Vanilla Butter Anchovy Toasts
['3/4 cup (1 1/2 sticks) unsalted butter, room temperature, cut into pieces', '1 Tbsp. vanilla bean paste', '1 Tbsp. vanilla extract', 'Pinch of kosher salt', '24 (1/4"–1/2"-thick) baguette slices, cut on a diagonal (from about 1 baguette)', '24 oil-packed anchovy fillets', '2 Tbsp. extra-virgin olive oil', '1/2 tsp. freshly ground black pepper', '2 Tbsp. finely chopped parsley leaves']
In the bowl of a stand mixer fitted with the whisk attachment or in a large bowl with a handheld mixer, beat butter on medium speed until smooth and fluffy. Add vanilla paste, vanilla extract, and salt and beat until combined. Transfer to a small bowl or resealable container; cover and chill until ready to use.

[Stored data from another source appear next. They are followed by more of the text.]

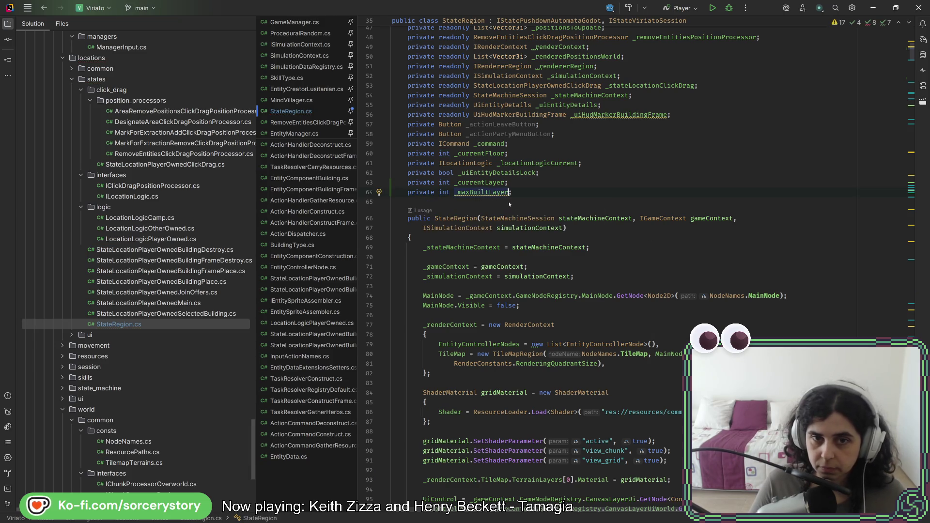
left_click(520, 186)
left_click(479, 192)
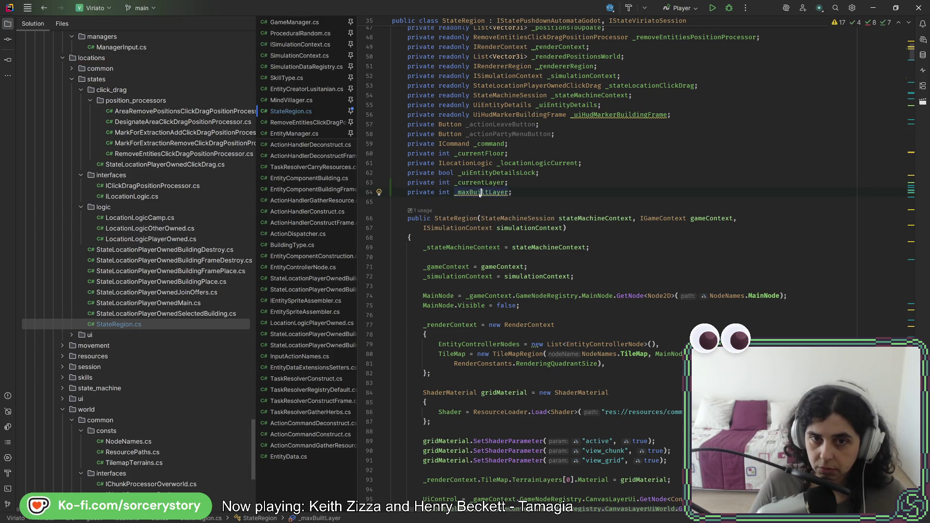
mouse_move(481, 192)
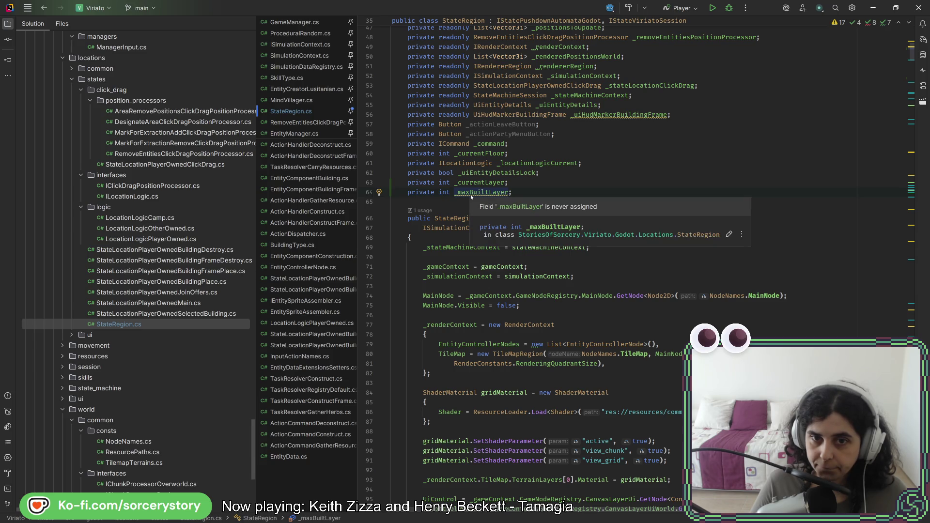
Step: Rename the _maxBuiltLayer field to _layerLevelMax
key("F2")
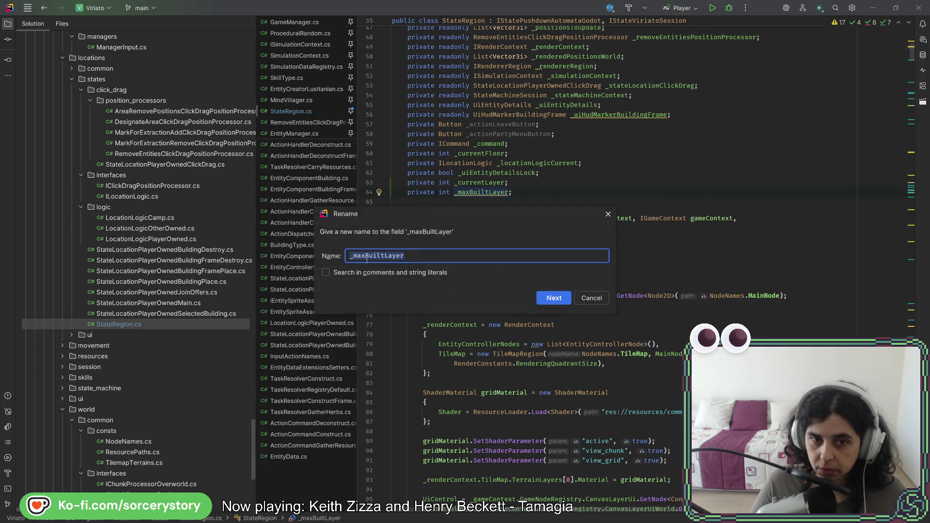
type("layerLevel")
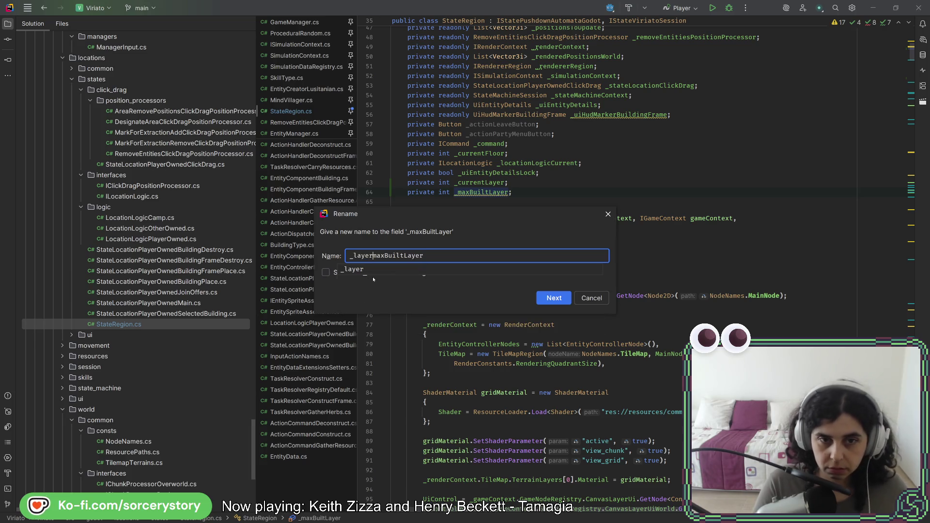
key("Right")
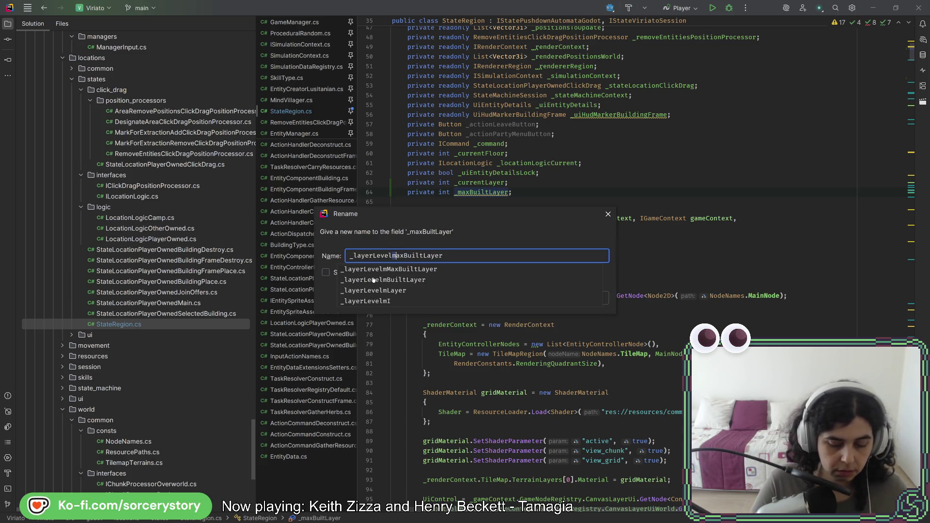
key("BackSpace")
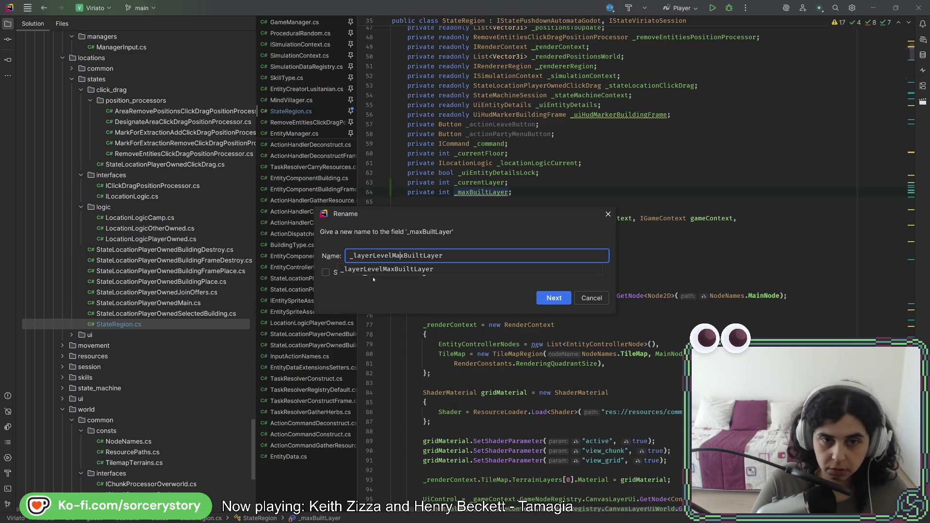
type("M")
key("Return")
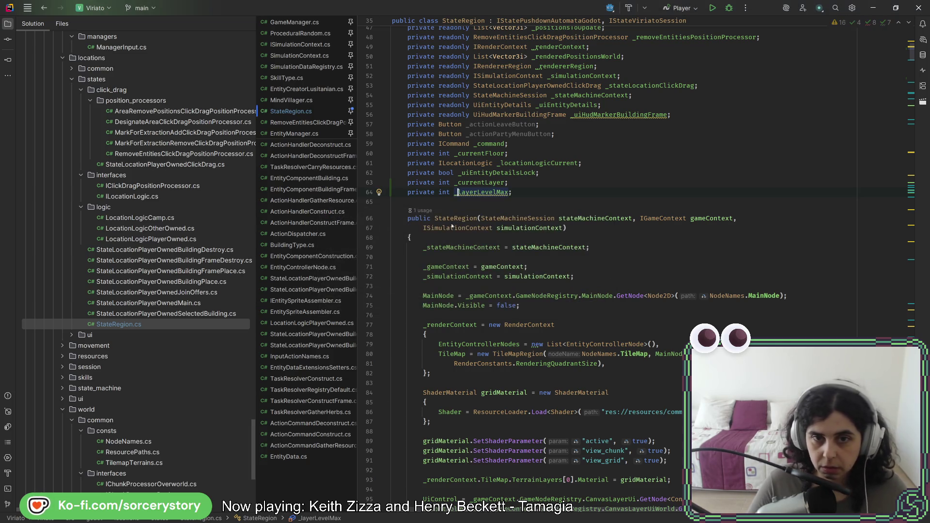
Step: Rename the _currentLayer field to _layerLevelCurrent
key("shift+F6")
key("Left")
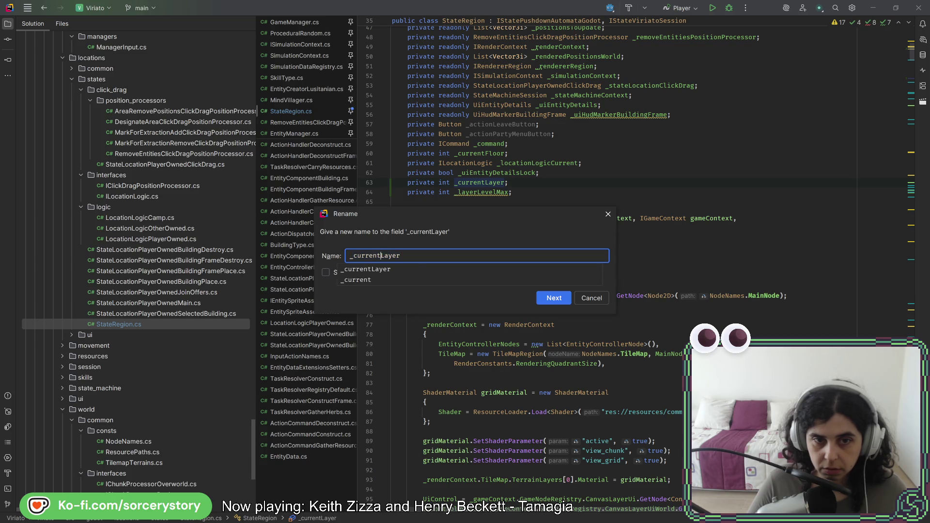
key("Right")
type("layer")
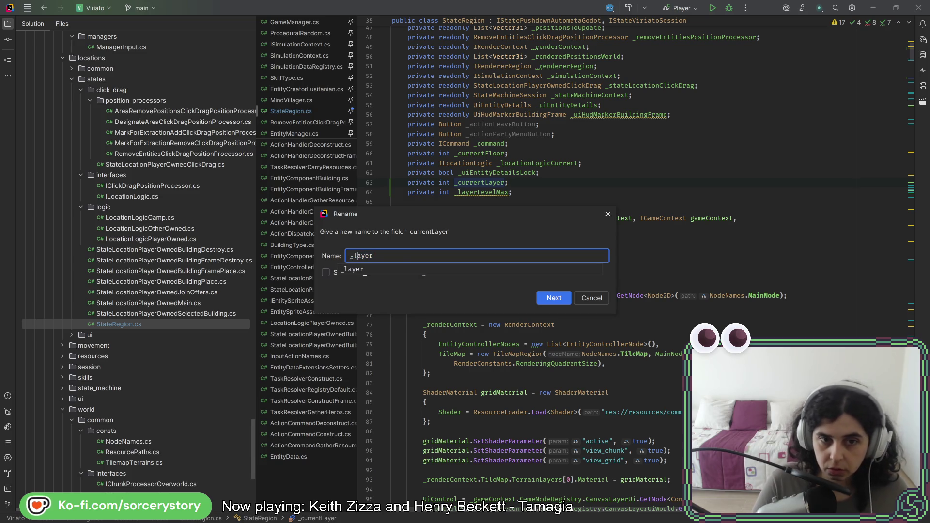
type("LevelCurrent")
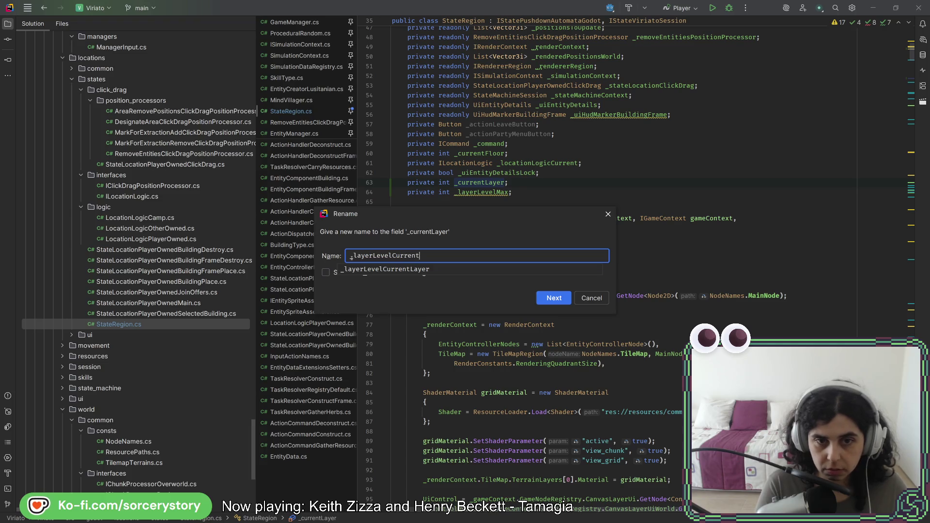
key("Return")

Preheat oven to 400°F. Arrange bread in an even layer on 2 rimmed baking sheets. Toast until bread is lightly golden brown, 4–6 minutes.
Meanwhile, toss anchovies, oil, and pepper in a small bowl.
While toast is still warm, spread a thick layer of vanilla butter over each. Top with an anchovy fillet and transfer to a large platter. Scatter parsley over.
Do Ahead: Vanilla butter can be made 5 days ahead. Transfer to an airtight container and chill.